→ WHAT YOU WILL DO
Output, word for word, the lines of this listing that fall between the line with "X127000000Y-70866000D03*" and the line with "X106680000Y-55626000D03*", counting both of those lines, and no others.

DATA RECORDS Start Marker

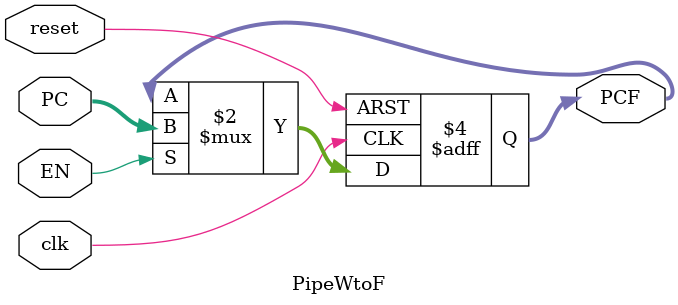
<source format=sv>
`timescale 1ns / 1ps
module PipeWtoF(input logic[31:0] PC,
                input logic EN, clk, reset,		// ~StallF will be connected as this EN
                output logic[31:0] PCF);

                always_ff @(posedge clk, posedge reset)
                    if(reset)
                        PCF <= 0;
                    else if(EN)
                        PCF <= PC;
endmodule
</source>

DATA RECORDS End Marker
DATA RECORDS Start Marker

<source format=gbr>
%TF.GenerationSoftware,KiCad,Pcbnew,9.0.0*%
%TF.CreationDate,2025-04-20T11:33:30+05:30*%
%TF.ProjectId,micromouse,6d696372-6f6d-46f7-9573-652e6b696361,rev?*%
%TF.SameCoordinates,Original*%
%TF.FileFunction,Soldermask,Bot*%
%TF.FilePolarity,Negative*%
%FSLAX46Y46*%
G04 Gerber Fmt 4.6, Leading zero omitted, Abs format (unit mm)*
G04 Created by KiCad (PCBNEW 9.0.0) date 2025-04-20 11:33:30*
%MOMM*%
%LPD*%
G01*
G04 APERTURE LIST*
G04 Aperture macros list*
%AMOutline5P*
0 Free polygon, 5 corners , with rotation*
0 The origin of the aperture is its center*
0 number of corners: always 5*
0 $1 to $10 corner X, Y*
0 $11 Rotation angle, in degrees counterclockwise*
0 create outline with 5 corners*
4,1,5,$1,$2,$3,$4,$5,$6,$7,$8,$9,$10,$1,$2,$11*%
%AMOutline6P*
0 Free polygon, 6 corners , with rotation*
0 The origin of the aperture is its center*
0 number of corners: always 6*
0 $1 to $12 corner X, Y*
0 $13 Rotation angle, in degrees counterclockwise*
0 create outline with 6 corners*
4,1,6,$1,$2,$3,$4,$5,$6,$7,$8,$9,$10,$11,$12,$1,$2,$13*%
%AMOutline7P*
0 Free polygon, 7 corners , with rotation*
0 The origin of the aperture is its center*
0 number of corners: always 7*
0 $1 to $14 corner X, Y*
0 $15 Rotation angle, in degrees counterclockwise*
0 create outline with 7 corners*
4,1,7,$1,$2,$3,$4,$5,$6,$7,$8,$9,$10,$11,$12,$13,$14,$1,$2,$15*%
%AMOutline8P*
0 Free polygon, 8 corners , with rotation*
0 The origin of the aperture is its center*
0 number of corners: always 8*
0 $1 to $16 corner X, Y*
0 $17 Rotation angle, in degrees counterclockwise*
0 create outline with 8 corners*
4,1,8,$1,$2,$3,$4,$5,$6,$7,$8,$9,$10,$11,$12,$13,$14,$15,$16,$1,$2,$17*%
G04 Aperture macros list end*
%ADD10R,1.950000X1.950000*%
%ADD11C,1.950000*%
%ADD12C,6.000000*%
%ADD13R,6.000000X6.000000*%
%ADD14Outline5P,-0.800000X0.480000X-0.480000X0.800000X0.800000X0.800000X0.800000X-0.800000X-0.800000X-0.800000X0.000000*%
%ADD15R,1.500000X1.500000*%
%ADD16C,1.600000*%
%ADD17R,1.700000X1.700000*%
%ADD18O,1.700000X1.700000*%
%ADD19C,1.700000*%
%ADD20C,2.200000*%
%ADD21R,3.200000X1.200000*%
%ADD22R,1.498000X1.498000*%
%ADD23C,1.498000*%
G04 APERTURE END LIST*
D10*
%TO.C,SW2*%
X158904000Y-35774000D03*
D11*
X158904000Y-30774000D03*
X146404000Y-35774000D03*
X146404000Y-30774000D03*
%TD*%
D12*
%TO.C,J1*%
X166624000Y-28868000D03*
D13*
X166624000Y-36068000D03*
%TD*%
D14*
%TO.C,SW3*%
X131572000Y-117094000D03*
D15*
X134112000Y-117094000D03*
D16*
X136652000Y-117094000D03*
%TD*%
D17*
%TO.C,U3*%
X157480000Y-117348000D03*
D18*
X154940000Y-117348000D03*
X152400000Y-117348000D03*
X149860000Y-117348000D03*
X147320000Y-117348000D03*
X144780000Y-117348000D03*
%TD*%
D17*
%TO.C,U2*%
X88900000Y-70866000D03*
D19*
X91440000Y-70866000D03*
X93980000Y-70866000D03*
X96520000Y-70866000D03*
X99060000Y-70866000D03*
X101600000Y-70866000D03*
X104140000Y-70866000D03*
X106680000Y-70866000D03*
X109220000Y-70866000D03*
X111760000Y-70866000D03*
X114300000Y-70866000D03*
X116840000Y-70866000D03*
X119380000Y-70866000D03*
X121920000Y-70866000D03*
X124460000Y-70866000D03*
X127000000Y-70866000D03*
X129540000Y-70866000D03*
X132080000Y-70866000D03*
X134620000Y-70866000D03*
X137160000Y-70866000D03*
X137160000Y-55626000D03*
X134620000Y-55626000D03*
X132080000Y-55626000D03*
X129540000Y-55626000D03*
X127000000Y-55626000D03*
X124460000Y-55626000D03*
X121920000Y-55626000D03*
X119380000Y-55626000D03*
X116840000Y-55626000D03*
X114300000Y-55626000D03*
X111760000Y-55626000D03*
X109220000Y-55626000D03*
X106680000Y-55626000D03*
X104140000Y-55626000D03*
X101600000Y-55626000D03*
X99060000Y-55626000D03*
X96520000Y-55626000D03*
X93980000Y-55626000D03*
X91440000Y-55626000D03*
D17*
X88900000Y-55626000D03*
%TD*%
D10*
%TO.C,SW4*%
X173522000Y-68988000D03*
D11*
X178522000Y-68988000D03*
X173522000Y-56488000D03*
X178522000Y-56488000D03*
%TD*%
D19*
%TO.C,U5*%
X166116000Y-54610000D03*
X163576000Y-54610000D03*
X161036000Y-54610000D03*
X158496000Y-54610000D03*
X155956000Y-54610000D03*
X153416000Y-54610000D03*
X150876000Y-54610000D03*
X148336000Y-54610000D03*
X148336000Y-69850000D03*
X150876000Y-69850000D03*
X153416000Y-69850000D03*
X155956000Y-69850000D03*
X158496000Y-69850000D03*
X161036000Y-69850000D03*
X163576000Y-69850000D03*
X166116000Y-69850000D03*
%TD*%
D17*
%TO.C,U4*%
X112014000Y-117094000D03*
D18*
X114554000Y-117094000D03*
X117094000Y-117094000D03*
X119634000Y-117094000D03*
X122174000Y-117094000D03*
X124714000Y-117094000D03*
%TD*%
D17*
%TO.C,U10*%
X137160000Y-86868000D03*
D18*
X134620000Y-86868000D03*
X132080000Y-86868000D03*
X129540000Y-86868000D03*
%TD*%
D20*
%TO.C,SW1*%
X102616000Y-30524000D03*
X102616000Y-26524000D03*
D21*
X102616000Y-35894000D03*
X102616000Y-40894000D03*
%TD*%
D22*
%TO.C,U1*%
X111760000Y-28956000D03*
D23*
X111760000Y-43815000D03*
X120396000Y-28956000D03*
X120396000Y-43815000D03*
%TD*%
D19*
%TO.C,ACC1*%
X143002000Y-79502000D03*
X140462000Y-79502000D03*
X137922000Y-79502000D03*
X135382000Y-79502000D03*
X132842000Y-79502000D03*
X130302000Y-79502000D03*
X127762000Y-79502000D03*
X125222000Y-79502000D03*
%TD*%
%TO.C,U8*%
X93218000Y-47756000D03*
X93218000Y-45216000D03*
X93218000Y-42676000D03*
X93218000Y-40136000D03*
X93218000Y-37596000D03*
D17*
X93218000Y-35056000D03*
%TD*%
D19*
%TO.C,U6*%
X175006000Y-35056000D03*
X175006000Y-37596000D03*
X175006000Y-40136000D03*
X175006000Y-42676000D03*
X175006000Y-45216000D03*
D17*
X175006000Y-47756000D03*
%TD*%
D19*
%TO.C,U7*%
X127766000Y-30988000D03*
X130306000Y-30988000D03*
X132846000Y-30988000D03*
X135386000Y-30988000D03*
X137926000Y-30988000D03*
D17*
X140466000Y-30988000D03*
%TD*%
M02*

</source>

DATA RECORDS End Marker

→ ANSWER FOR THE TASK
X127000000Y-70866000D03*
X129540000Y-70866000D03*
X132080000Y-70866000D03*
X134620000Y-70866000D03*
X137160000Y-70866000D03*
X137160000Y-55626000D03*
X134620000Y-55626000D03*
X132080000Y-55626000D03*
X129540000Y-55626000D03*
X127000000Y-55626000D03*
X124460000Y-55626000D03*
X121920000Y-55626000D03*
X119380000Y-55626000D03*
X116840000Y-55626000D03*
X114300000Y-55626000D03*
X111760000Y-55626000D03*
X109220000Y-55626000D03*
X106680000Y-55626000D03*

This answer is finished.